Strong’s excitement and passion for focusing on Burnett and his importance in Salinger’s life is understandable. “Whit, I think, very much deserves a credit to be a major character in the film. I mean, you look at the people that he discovered. Bukowski, Caldwell, Cheever, Tennessee Williams, Joseph Heller, Richard Wright, William Saroyan. And he really did tell Salinger, ‘Holden Caulfield should be a novel’ and he kept pushing him, even more than it is in the movie. He kept writing him letters, ‘You have to make Holden Caulfield a novel. I want this novel. When’s the novel gonna be done?’.”
There’s no question that Kevin Spacey was the perfect person to play the part of Whit Burnett. A teacher himself, as Strong relates, “That’s literally the first conversation Kevin and I had about after he read the script. He said, ‘ I’m a teacher and I teach acting and this story is extremely personal to me because of that.’ It was the first thing he said to me.”
Of course, with the mentor-student relationship being the catalyst for Strong to embark on this project, one must ask just who is Danny Strong’s Whit Burnett?

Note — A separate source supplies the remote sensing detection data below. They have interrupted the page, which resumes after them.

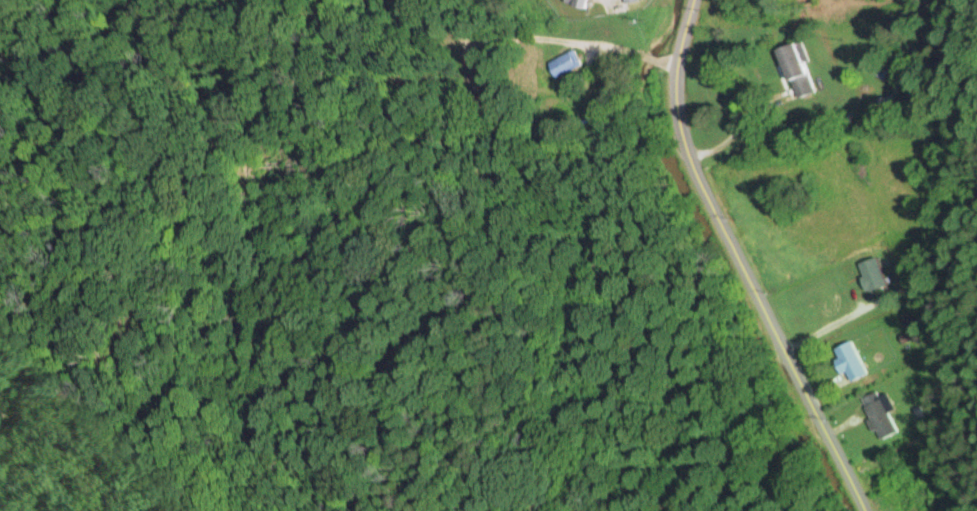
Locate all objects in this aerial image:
building: (576, 3)
building: (564, 63)
building: (796, 68)
road: (742, 265)
building: (869, 273)
building: (847, 359)
building: (877, 413)

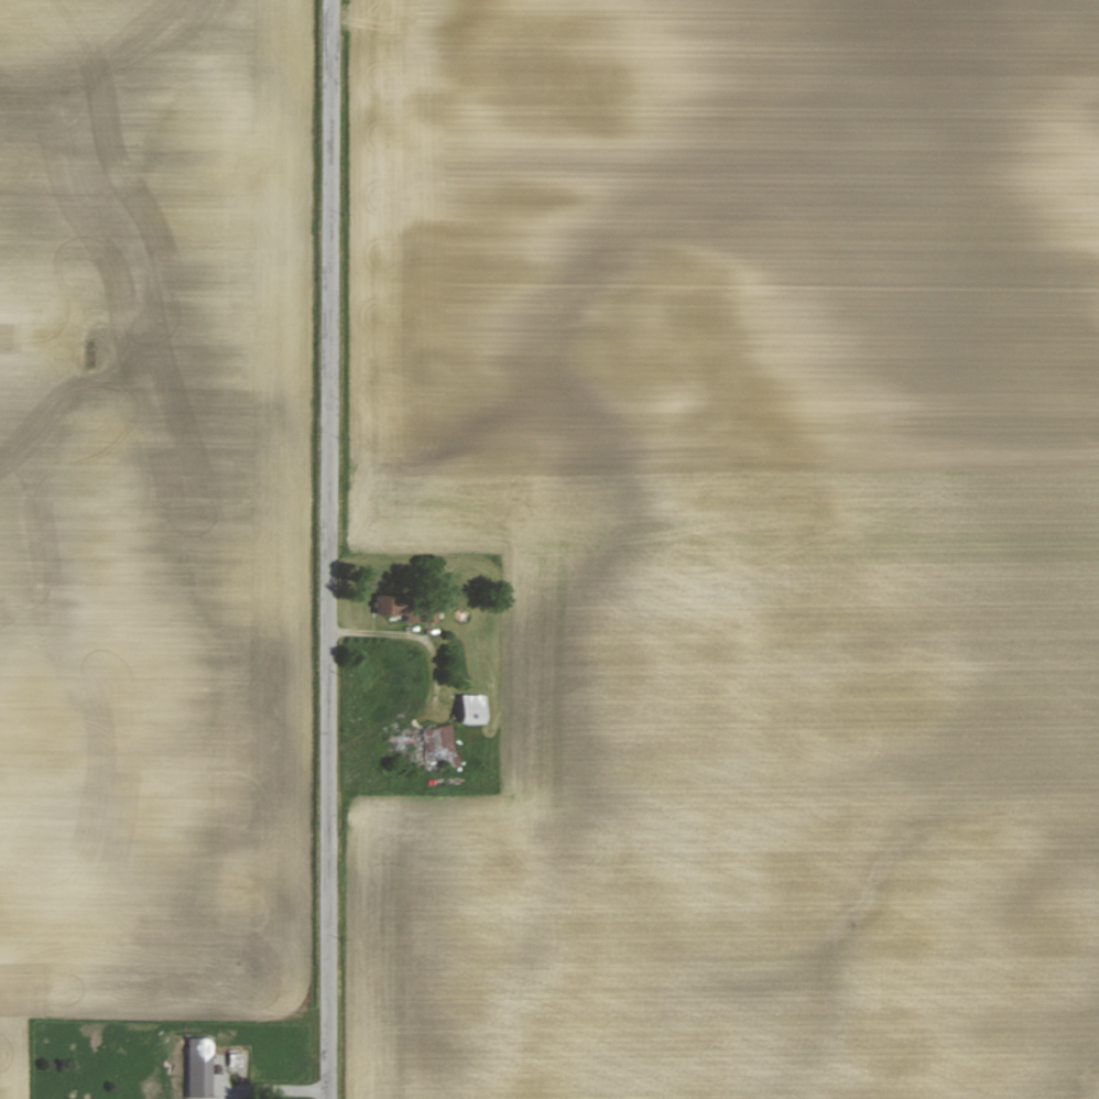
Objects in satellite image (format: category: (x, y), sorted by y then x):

“I don’t really have a Whit Burnett. I don’t have a mentor figure. I just didn’t. . .The first producer that I worked with that I sold a project with was a guy named Len Amato. And Len then got hired by HBO Films so he went from my producer to my executive on ‘Recount’. And over the years, Len has been someone that has been a great source of advice and help to me. So, I would say Len is probably the closest thing I have to Whit Burnett but that was many, many years later of me writing.”
Having made the leap from television directing to feature directorial, there are always lessons learned and Danny Strong is no different than other directors. “I think that the stuff I learned really came in post. I mean, I learned so much just about making a movie and about schedules and what I need next time and what I didn’t have so that was an invaluable. I felt like I got a massive degree by making this movie. But I think that from being in post and seeing what I didn’t have, not just what I wasn’t able to shoot but what I didn’t have in the story, I think that my characters are gonna be richer and I’ll be able to have more depth moving forward.”
Effective and affecting, Danny Strong’s REBEL IN THE RYE gives context and understanding to J.D. Salinger’s journey not only in creating Holden Caulfield, but in shaping himself; a journey that speaks to so many of us, including Danny Strong.